What does a Japanese Vocaloid's singing sound like to native japanese speakers?

m170

Ritsu's Renegades
Defender of Defoko
I don't understand japanese, so i've always wondered.
does a japanese vocaloid's singing actually sound like accurate japanese? or does it kinda sound distorted like how a lot of english voice banks do to english speakers like me?
and even though i put this under vocaloid, does the same go for a decent quality UTAU like Yamine Renri or Namine Ritsu etc
if not, is it possible that a UTAU like Namine Ritsu can pronounce japanese better than a vocaloid like Gumi or vice versa?
 

Arissa

Ritsu's Renegades
Defender of Defoko
I don't understand japanese, so i've always wondered.
does a japanese vocaloid's singing actually sound like accurate japanese? or does it kinda sound distorted like how a lot of english voice banks do to english speakers like me?
and even though i put this under vocaloid, does the same go for a decent quality UTAU like Yamine Renri or Namine Ritsu etc
if not, is it possible that a UTAU like Namine Ritsu can pronounce japanese better than a vocaloid like Gumi or vice versa?
Tbh I think something like this can be detected even by a non-native Japanese speaker. Listen at how the syllables/words are being sang/spoken, and if they sound intelligible when a vocaloid sings them. Utau and Vocaloid produce different sounds, and some Utau are more realistic than others and even sound more realistic/human than Vocaloids, so I'm sure many can produce clear vocals that make it easier for listeners to understand/make out whatever it is they're saying.

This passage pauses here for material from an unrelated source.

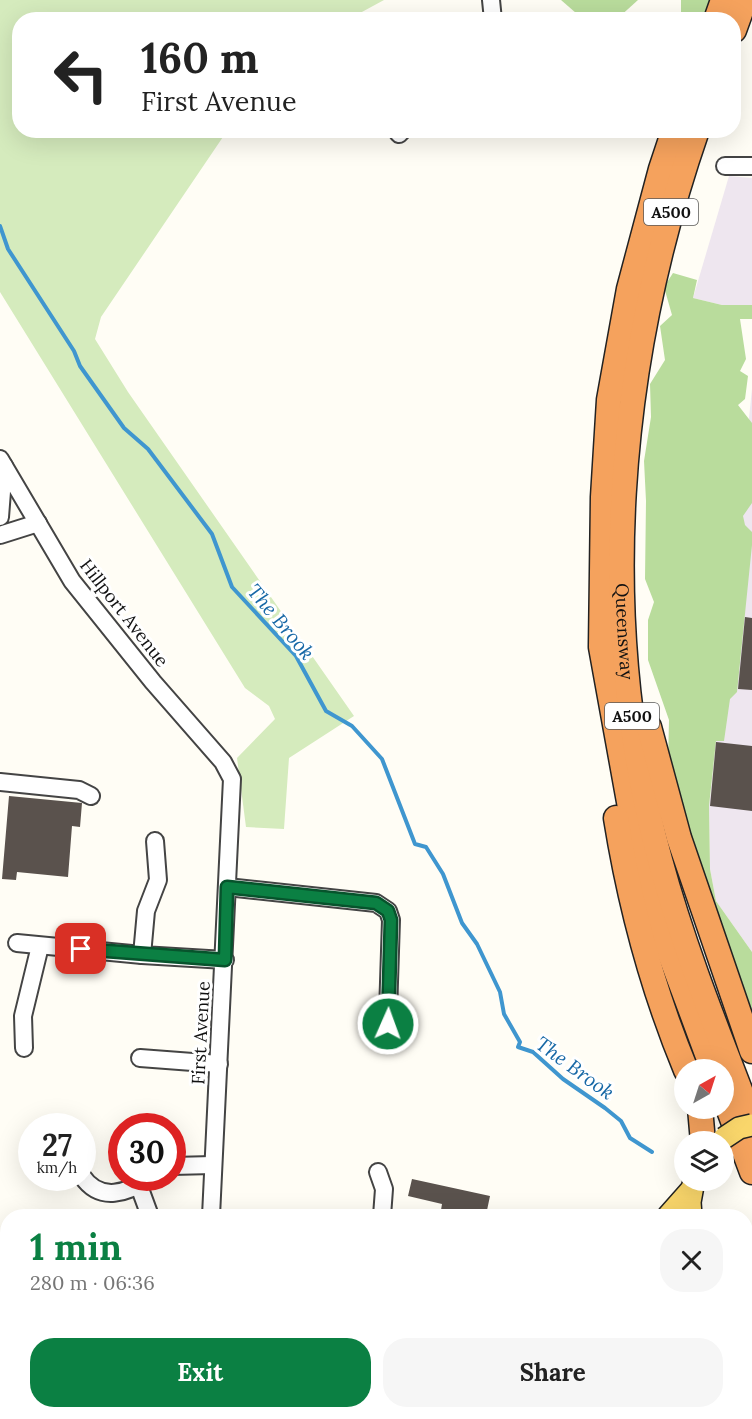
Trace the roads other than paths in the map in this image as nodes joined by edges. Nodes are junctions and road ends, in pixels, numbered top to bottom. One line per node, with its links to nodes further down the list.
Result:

Like with English Vocaloids, I'd suspect that a Japanese Vocaloid's, well, Japanese, would be decipherable, but have that slurred sound(hard to describe; the sound Vocaloid outputs in general) with decent/no tuning done. Not everything will sound entirely clear, which also helps make sense of the fact that just about all Vocaloid songs have subtitles. With really spectacular tuning, however, where a Vocaloid can sound more human-like, and therefore may sound more understandable.
 

수연 <Suyeon>

Your friendly neighborhood koreaboo trash
Supporter
Defender of Defoko
I imagine that a Japanese speaker finds vocaloids to be uncanny like an English speaker would with libraries aimed at the language: the pronunciation is often either too perfect and precise or just a little "off" from how an actual human vocalist would approach a word/phrase (sometimes the "off" sound is due to dialect/accent that one's ear may not be used to; other times, it's with tuning or lack thereof; with older (V1-V3) vocaloids, the "off" sound is also due to missing phonetic data and/or lack of editing: no schwa, no tap, every consonant being pronounced rather than utilization of glottal endings).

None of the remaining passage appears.